Deviant Acts by J.J. WhiteThe following is a guest post by J.J. White, author of Deviant Acts.

It seems incredulous engineers could be competent as creative writers, considering they deal primarily with technical issues in the workplace, but the literary world would disagree. Many great and not so great engineers have gone on to successful careers as authors of short stories and novels. Fyodor Dostoevsky spent many years toiling over schematics and conversion tables before tackling Crime and Punishment and The Idiot. And he wasn’t the only one. The great Russian was followed by: Nevil Shute of On the Beach, Stewart O’Nan of Last Night at the Lobster, Aileen Schumacher of Rosewood’s Ashes, and Homer Hickam of October Sky.

I also am an engineer or was an engineer, now working only on novels, short stories and the like, but the fact is, once you’re an engineer, you’re always an engineer. As a small child, my little brain overflowed with creative thoughts. I spent hours molding and eating Play-Doh, scissoring construction paper, and drawing dogs with seven legs. But all those creative yearnings were stifled early by an overwhelming desire to take things apart to see how they worked, like toasters, toys, and much to the consternation of my parents, TV sets. This led to a successful career in engineering, and to my surprise, a prolific stretch of creative writing.

Why is that? Why is engineering a conduit to the creative muse? The simple answer is that despite the obvious dissimilar natures of creative writing and engineering there are clear links between the two. Literary output can be compared to industrial product output, both conceived of an idea, structured to follow an outline, and driven to a satisfactory conclusion.

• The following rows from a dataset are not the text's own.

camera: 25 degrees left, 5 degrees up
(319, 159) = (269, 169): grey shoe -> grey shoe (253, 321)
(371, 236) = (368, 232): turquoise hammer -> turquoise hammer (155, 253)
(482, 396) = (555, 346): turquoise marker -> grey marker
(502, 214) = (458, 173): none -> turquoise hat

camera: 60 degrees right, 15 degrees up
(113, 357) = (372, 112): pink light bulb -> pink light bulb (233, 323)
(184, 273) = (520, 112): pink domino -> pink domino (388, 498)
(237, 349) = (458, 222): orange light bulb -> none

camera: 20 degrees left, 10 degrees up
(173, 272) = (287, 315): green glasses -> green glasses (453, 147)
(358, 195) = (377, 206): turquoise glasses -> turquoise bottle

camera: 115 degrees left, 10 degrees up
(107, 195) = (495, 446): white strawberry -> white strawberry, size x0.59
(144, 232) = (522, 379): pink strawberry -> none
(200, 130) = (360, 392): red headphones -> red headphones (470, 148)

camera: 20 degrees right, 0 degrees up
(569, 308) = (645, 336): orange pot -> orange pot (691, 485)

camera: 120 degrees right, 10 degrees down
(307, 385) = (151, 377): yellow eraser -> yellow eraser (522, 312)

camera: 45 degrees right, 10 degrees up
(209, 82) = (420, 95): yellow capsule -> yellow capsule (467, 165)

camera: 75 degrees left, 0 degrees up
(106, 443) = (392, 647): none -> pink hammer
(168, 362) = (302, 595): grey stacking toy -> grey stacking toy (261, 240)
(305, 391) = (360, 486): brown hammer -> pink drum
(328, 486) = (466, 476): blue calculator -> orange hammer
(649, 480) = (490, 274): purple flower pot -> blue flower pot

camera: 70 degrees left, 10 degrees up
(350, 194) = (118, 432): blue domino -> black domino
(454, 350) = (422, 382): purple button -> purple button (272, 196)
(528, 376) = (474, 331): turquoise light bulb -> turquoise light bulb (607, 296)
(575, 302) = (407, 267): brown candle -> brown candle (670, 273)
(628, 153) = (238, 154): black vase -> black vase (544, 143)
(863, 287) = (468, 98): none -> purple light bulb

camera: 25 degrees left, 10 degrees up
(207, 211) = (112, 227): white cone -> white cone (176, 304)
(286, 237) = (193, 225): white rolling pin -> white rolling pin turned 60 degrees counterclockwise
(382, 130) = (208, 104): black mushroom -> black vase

Engineers, by design, must pay attention to every detail when designing bridges or printed circuit boards, otherwise chaos and litigation would ensue. It’s the same for a creative writer. If they don’t pay attention to the story arc, create escalating danger for the protagonist, and writing a satisfying conclusion, the reader will bail out on them fifty pages in.

J.J. WhiteEngineers make good creative writers because they’re able to utilize the analytic processes they learned in their workplace for the discipline and troubleshooting needed to produce a creative work. From my own experience, I know the thousands of hours I spent with the minutiae that is engineering, helped tremendously when it came to researching, writing and editing my novels. Anyone can have a great idea for a novel and anyone can learn how to write effectively and correctly but few have the tenacity and persistence to write a three hundred page book, edit it fifty times, send the manuscript off, and then start another one before the printer ink dries. Copy editing seems effortless after wire checking thousands of electrical circuits on a schematic.

In my latest novel, Deviant Acts, that engineering discipline became most helpful to me when organizing the logistics of combining two novellas into one book while keeping a cohesive story arc over twenty states and two countries.

So, if you are an engineer and feel a burning desire to put pen to paper and release the inner writer lurking behind your calculator, go for it. I did and don’t regret it, but whenever I have an urge to read a schematic or use the Quadratic Formula to determine the flight of a moving object, I eat a little Play-Doh and draw dogs with seven feet.